The index price is derived from the aggregate price of major spot exchanges to prevent price manipulation by a single exchange.
The reference markets for the platform include: Binance, Okex, CoinbasePro, Huobi, Woo.
The index price can be considered a fair spot price, and it is used to calculate the mark price (which is used for further calculation of unrealized profit and loss for each contract).
※ The actual profit and loss of the account is determined by the market price at the time of liquidation.
In cases of abnormal price fluctuations and extreme market conditions, the composition of the index price may be adjusted. Additional protective measures are also in place to avoid poor market performance caused by disruptions or connection issues in the spot market. The protection measures are as follows:
1. Single Price Source Deviation:
If the latest price from a single exchange deviates by more than 1% from the median price of all price sources, the weight of that exchange’s price will be set to zero.
2. Multiple Price Source Deviation:
If the latest price from more than one exchange deviates by more than 5%, the median price of all price sources will replace their weighted average and be used as the index price.

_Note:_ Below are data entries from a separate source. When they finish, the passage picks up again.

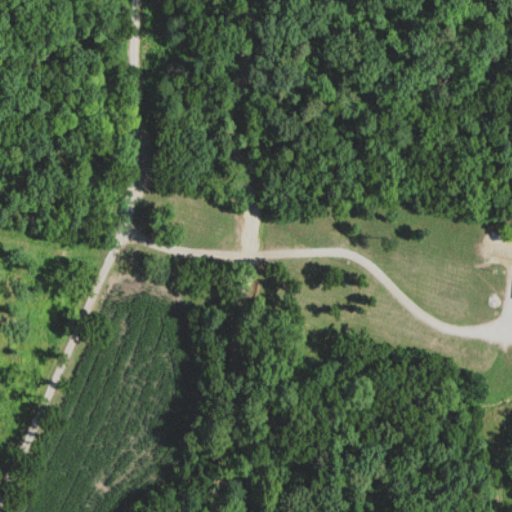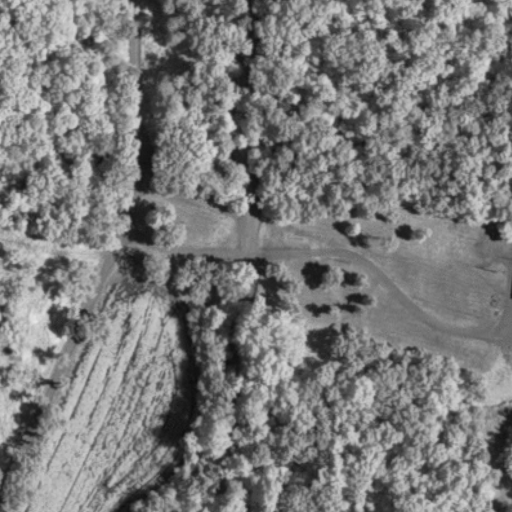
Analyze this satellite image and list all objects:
road: (123, 224)
road: (323, 230)
road: (15, 461)
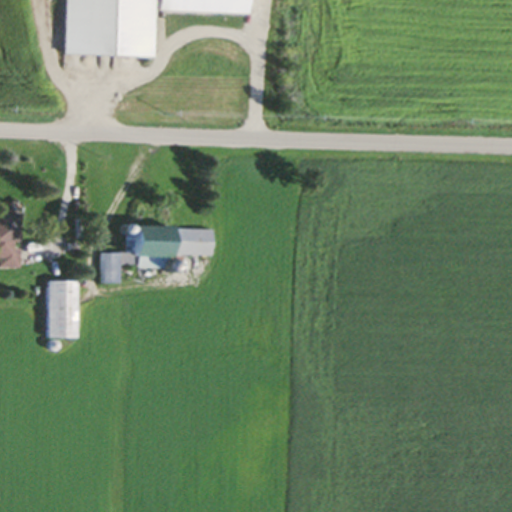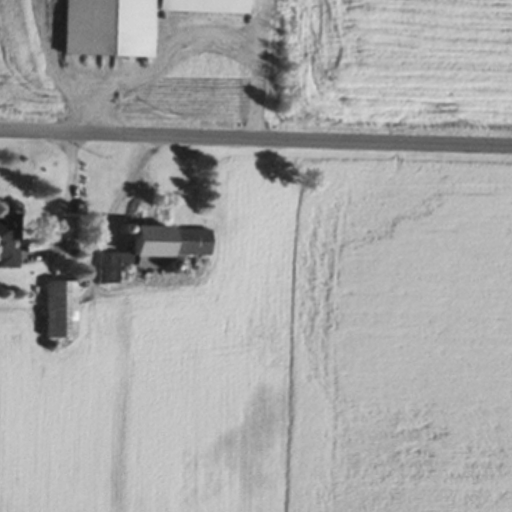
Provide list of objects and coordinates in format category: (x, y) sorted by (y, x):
road: (255, 138)
building: (146, 248)
building: (5, 253)
building: (54, 309)
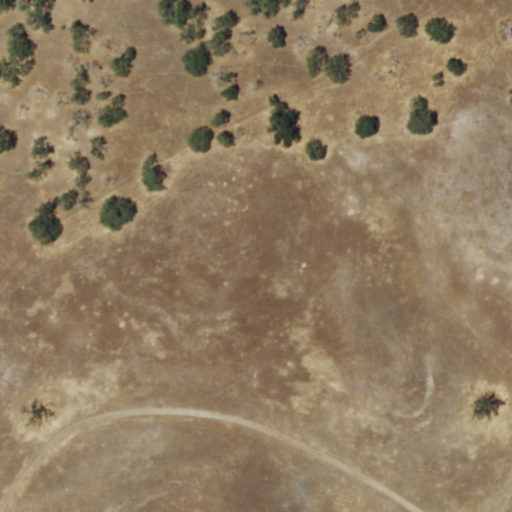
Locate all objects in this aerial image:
road: (198, 414)
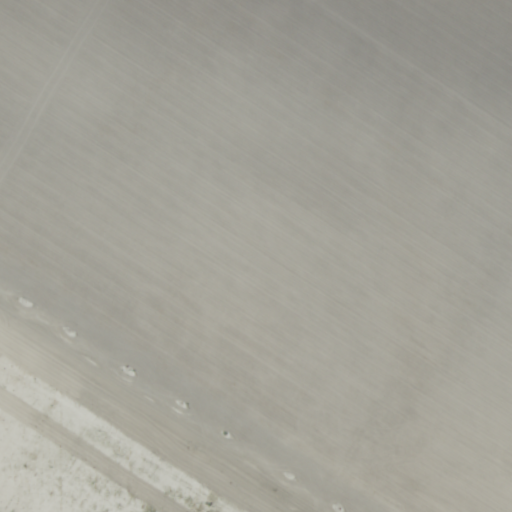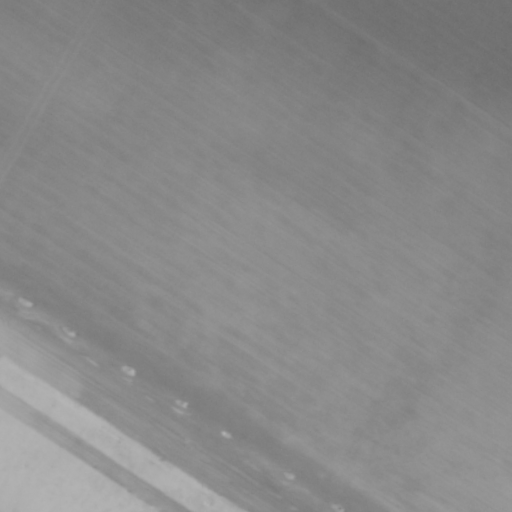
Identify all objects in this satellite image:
crop: (279, 225)
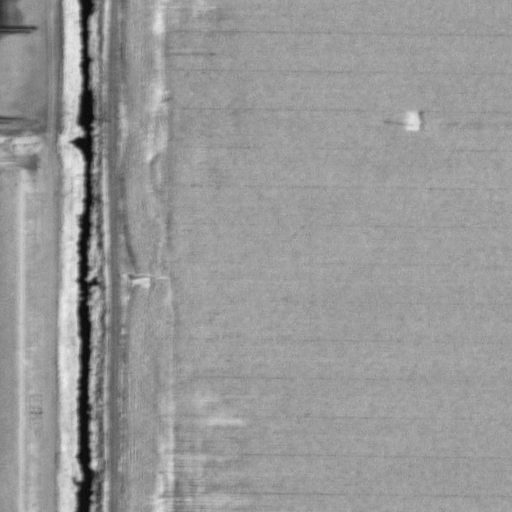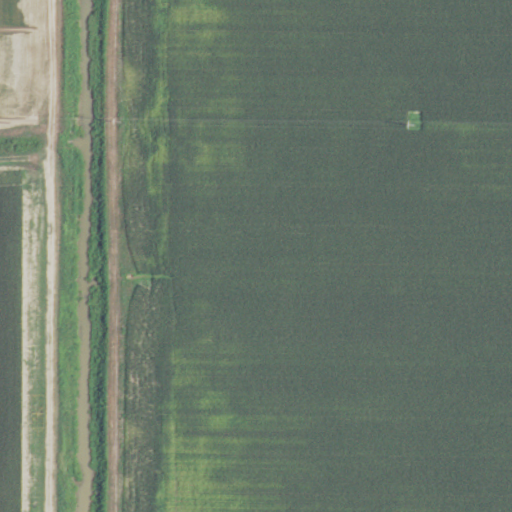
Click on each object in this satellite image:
road: (55, 256)
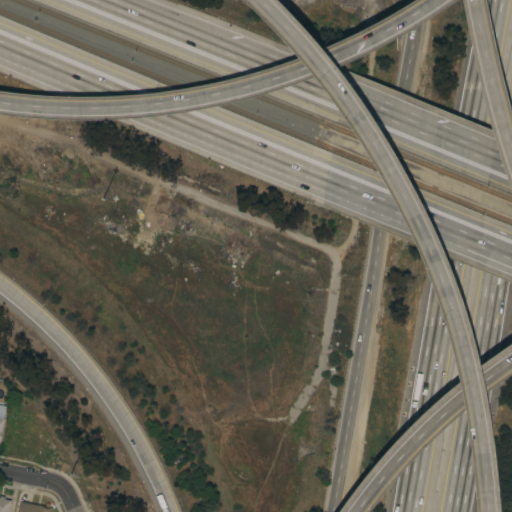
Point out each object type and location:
road: (160, 27)
railway: (172, 61)
railway: (161, 78)
road: (295, 81)
road: (484, 87)
road: (224, 91)
road: (160, 110)
road: (421, 131)
road: (495, 160)
railway: (419, 161)
railway: (417, 183)
road: (416, 218)
road: (414, 234)
road: (380, 256)
road: (451, 256)
road: (55, 334)
road: (482, 341)
building: (1, 424)
building: (0, 425)
road: (424, 427)
road: (139, 450)
road: (31, 480)
road: (67, 499)
building: (4, 504)
building: (4, 504)
building: (32, 507)
building: (30, 508)
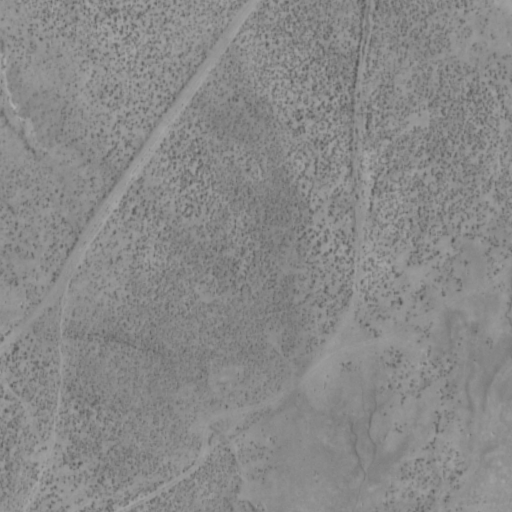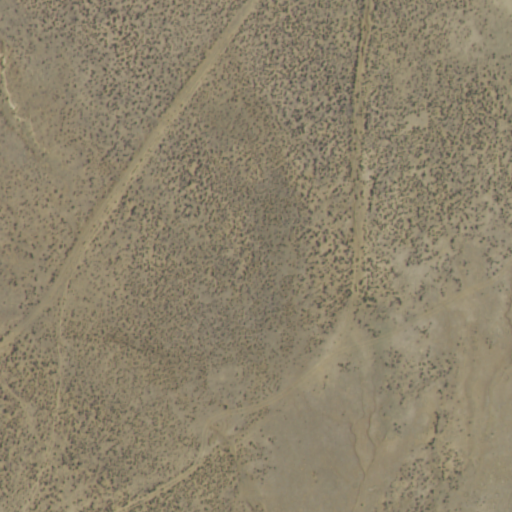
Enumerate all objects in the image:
road: (354, 324)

3. Latest Trade Price Protection:
When the index price and mark price matching system cannot obtain stable and reliable reference data sources, for contracts with a single index price component, the index may be affected (the index price may either remain unchanged or deviate significantly from the latest price). In this case, we will use the latest trade price protection mechanism to update the mark price until normal conditions are restored.
※ The latest trade price protection is a temporary method for switching the contract’s mark price, using the contract's latest trade price with certain limits, allowing the matching system to calculate unrealized profits, losses, and liquidations, while minimizing unnecessary forced liquidations during this period.